By Antonio Guerrero
South Africa’s central bank: Shareholders to get less control
Nigeria has secured a $915 million concessionary loan from the World Bank to help the government fund infrastructure development projects. Funds will be drawn between 2010 and 2015, though the government may tap no more than $180 million this year. The government is still said to be eyeing a 10-year $500 million debut global bond issue this year, to be denominated in naira. Proceeds will be used to plug government finances, with the 2010 federal budget expected to carry a deficit of more than 5%.
Angola has disappointed some investors who were awaiting the country's proposed $4 billion bond sale on international markets. The government decided to suspend its plan to seek a credit rating ahead of the placement, which has been shelved in favor of between $1.5 billion and $2 billion to be raised at home. Last year authorities announced plans to tap global markets with a two-part deal via JPMorgan Chase, for which they initiated talks with Standard & Poor's and Moody's for a rating. Proceeds were to be used to compensate for falling oil prices that reduced state revenues. Finance minister Carlos Lopes says the sovereign has scaled back its program, slashing its intended issuance in half and deciding to remain local.

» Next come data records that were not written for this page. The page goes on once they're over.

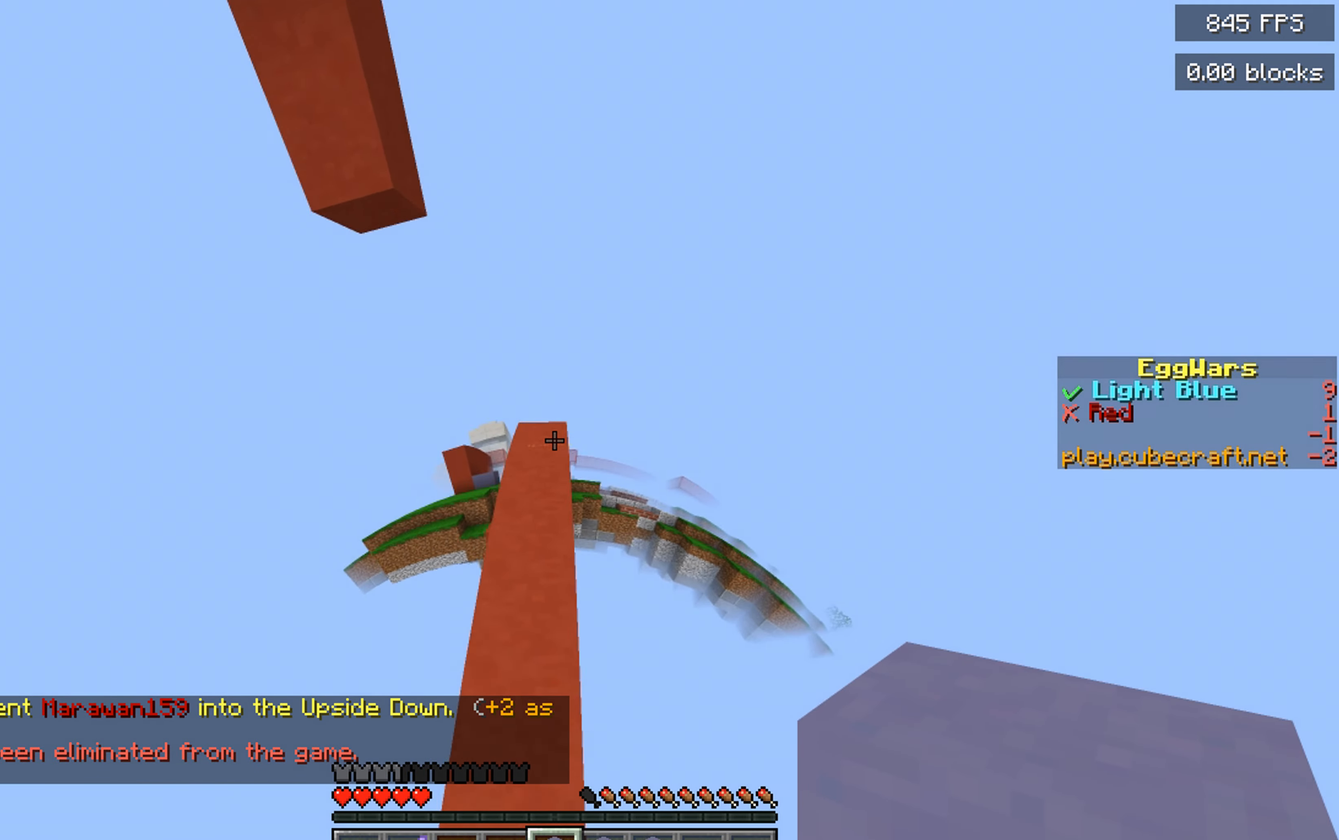
{"keys": ["space", "w"], "mouse": [], "events": []}
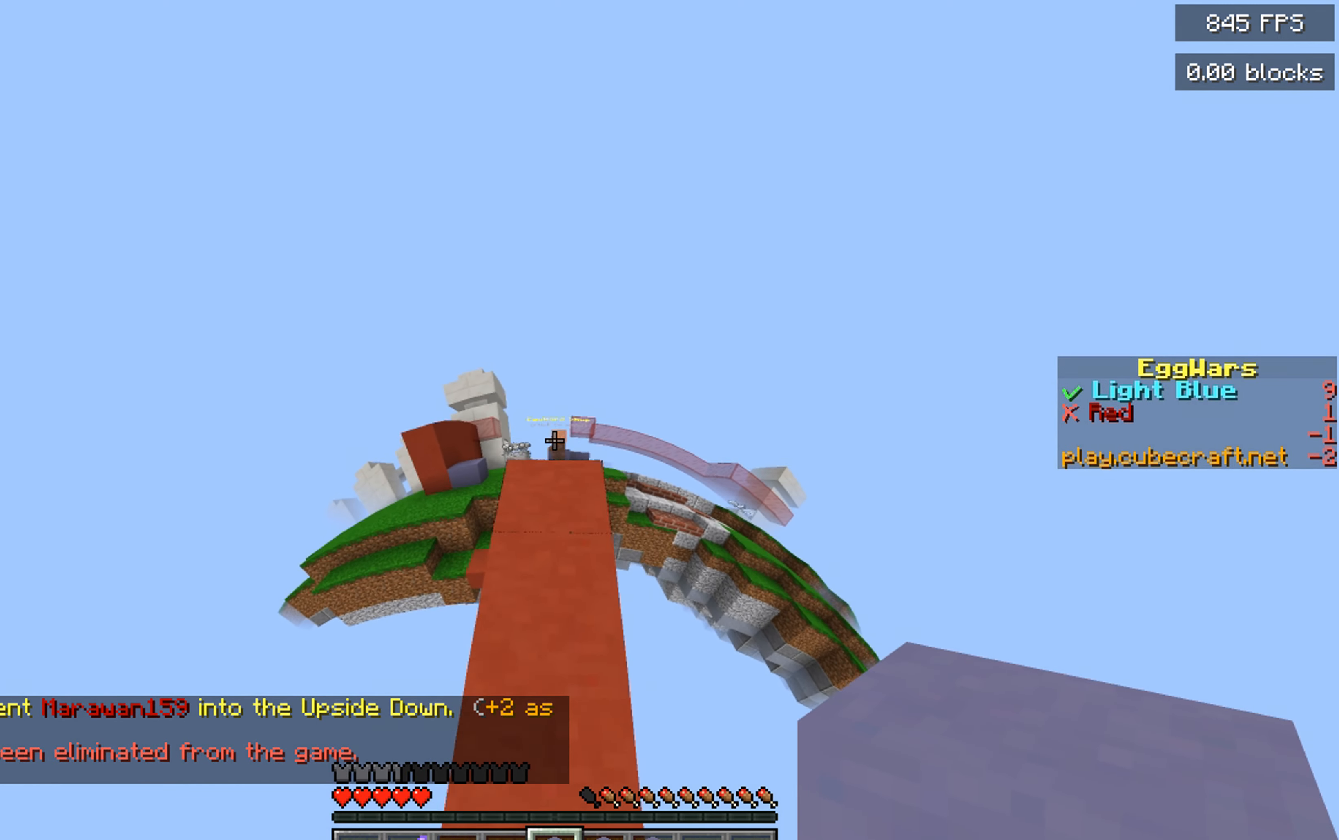
{"keys": ["space", "w"], "mouse": [], "events": [[300, "space", "up"], [333, "space", "down"]]}
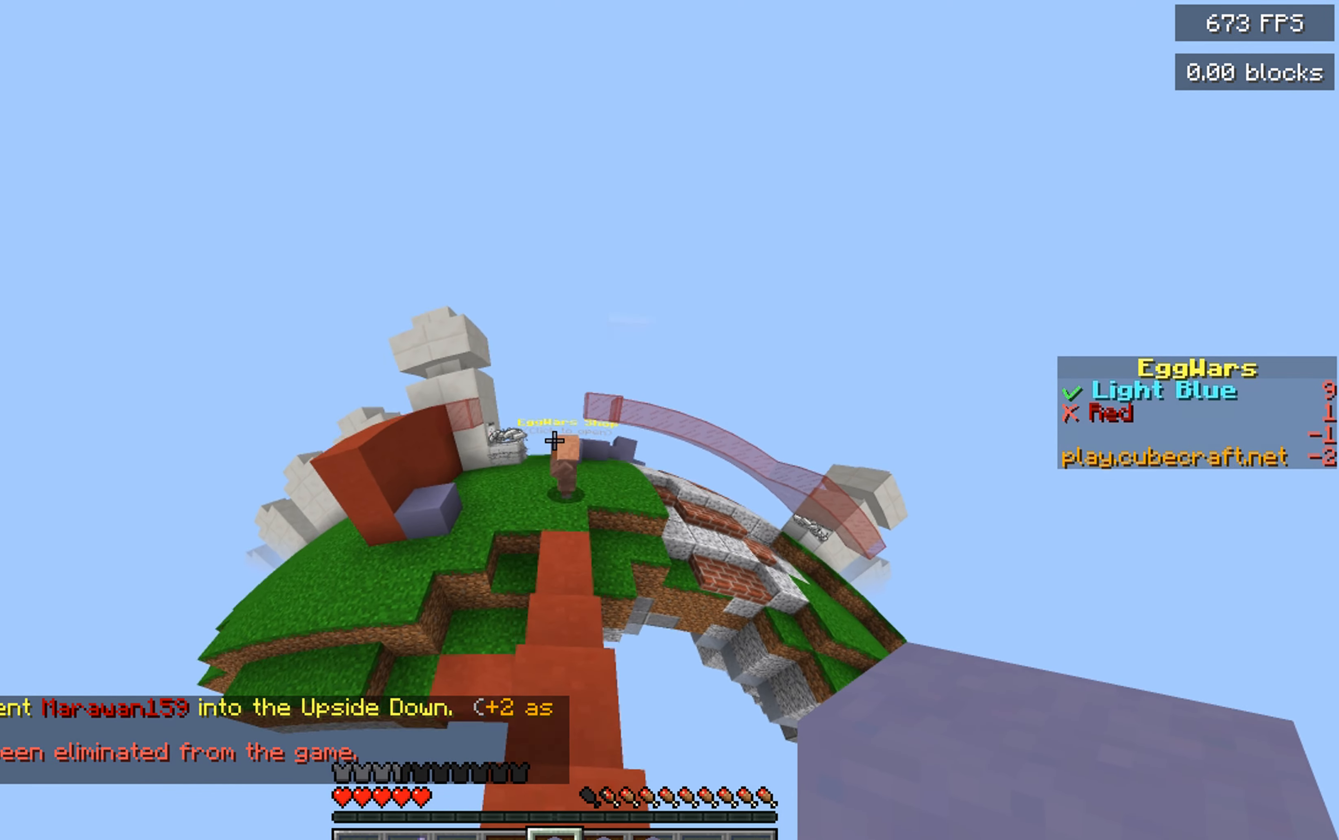
{"keys": ["w"], "mouse": ["right"], "events": [[267, "space", "up"], [350, "mouse_right", "down"]]}
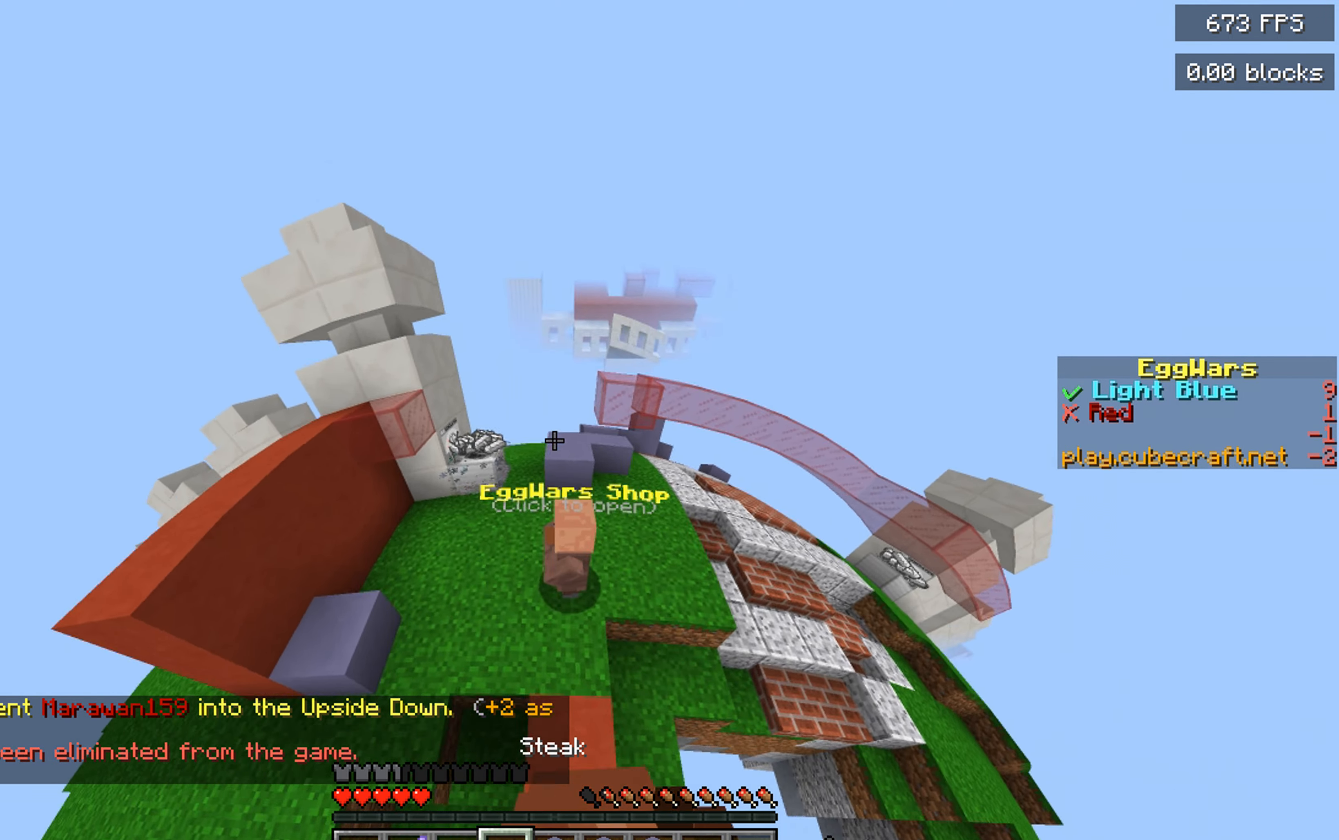
{"keys": ["a", "w"], "mouse": ["right"], "events": [[117, "a", "down"]]}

The South African government, which allows private investors to acquire shares in the nation's central bank, is changing its rules to ensure the bank remains independent and that shareholders do not exercise undue influence over its operations. The bill, approved by the cabinet and pending parliamentary approval, allows the president to reappoint the bank's governor and deputy governors for terms of up to five years, creates a panel to vet board members, increases the number of board seats from 14 to 15 and allows the government to appoint four instead of three members. Some shareholders are demanding a hike in dividend payouts, which authorities claim is a push for greater control. Private shareholders get a fixed dividend of 10 cents per share, which they feel should be adjusted for inflation.